* **Exercise**
Reproduce the lines of the entries below verbatim, starting at the line that contains "scientific name: Hemistylus sp." and ending at the line that contains "county / district: José Ballivián".
= = = =
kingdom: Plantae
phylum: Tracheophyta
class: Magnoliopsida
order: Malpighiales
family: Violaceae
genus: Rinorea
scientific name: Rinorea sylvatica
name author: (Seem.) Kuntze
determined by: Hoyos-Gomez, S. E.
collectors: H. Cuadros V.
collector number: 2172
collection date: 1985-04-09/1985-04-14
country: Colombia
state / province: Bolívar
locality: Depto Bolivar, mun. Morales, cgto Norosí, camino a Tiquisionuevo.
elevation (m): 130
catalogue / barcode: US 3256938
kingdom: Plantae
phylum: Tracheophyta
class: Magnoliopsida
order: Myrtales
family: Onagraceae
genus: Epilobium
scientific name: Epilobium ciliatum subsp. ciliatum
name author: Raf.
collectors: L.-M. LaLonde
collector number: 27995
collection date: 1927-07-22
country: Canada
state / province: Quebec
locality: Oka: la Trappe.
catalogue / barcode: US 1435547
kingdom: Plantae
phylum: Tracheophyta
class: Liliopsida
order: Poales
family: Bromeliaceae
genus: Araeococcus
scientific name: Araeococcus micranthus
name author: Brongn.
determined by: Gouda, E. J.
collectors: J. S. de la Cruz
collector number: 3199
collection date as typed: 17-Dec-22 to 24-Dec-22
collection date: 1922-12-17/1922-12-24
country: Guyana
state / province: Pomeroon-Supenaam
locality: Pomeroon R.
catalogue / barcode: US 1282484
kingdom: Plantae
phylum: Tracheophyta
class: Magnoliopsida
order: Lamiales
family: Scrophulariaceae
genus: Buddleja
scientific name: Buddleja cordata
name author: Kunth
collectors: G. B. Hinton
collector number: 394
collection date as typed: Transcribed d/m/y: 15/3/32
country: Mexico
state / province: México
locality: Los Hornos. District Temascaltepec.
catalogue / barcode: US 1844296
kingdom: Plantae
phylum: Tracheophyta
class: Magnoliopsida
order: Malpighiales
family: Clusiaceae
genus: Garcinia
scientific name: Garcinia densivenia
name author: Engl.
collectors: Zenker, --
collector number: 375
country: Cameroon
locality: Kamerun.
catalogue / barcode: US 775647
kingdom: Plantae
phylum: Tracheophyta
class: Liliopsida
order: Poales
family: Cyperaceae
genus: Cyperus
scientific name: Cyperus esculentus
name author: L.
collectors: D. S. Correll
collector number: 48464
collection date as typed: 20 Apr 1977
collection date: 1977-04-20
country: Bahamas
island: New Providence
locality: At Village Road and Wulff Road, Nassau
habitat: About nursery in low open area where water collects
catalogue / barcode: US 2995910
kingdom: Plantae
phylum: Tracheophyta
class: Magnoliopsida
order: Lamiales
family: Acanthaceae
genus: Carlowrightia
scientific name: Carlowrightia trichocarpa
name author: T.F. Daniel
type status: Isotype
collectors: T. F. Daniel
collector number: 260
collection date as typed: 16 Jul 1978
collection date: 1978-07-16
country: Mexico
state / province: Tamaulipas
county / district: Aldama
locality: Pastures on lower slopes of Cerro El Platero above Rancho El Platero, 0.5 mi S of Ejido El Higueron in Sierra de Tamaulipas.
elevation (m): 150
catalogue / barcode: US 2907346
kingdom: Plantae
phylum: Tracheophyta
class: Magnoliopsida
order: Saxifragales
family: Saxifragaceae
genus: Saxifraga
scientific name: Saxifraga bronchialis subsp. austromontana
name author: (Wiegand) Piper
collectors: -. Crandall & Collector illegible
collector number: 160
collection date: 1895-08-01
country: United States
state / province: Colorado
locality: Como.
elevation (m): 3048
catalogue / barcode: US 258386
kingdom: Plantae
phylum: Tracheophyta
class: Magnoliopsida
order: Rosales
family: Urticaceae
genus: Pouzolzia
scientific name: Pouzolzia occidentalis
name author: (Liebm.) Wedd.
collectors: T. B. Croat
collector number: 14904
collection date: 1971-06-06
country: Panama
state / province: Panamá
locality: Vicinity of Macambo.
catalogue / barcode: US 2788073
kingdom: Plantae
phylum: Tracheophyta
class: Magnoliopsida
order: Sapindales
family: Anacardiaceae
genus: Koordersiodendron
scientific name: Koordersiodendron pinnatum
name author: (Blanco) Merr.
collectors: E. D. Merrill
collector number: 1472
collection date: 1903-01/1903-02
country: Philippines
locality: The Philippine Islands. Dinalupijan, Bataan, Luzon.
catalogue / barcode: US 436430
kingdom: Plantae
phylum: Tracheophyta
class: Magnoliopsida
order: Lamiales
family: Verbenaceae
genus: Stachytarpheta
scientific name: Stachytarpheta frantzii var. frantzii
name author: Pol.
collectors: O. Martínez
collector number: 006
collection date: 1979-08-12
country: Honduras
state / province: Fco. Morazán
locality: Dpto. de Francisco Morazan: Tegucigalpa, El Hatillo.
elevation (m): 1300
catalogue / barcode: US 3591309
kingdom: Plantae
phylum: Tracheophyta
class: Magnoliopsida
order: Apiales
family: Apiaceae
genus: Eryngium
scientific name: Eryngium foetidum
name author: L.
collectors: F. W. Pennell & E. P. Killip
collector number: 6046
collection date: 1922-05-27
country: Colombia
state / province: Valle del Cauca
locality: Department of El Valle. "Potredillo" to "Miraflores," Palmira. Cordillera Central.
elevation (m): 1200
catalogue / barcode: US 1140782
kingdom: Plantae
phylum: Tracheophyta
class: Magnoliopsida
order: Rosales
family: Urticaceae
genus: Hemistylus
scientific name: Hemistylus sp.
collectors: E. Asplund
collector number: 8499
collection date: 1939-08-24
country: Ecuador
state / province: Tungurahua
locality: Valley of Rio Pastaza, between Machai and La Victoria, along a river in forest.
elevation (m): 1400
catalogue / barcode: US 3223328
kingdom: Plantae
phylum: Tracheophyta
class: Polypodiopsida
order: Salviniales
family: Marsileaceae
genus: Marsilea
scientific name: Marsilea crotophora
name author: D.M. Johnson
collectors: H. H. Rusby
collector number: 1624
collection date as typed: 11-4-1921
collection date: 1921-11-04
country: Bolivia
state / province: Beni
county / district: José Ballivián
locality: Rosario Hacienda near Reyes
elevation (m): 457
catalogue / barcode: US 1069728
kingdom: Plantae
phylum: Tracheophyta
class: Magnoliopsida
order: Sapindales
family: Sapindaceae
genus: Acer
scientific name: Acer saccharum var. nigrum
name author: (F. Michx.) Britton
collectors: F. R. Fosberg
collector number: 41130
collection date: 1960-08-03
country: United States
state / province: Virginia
= = = =
* **Response to the task**
scientific name: Hemistylus sp.
collectors: E. Asplund
collector number: 8499
collection date: 1939-08-24
country: Ecuador
state / province: Tungurahua
locality: Valley of Rio Pastaza, between Machai and La Victoria, along a river in forest.
elevation (m): 1400
catalogue / barcode: US 3223328
kingdom: Plantae
phylum: Tracheophyta
class: Polypodiopsida
order: Salviniales
family: Marsileaceae
genus: Marsilea
scientific name: Marsilea crotophora
name author: D.M. Johnson
collectors: H. H. Rusby
collector number: 1624
collection date as typed: 11-4-1921
collection date: 1921-11-04
country: Bolivia
state / province: Beni
county / district: José Ballivián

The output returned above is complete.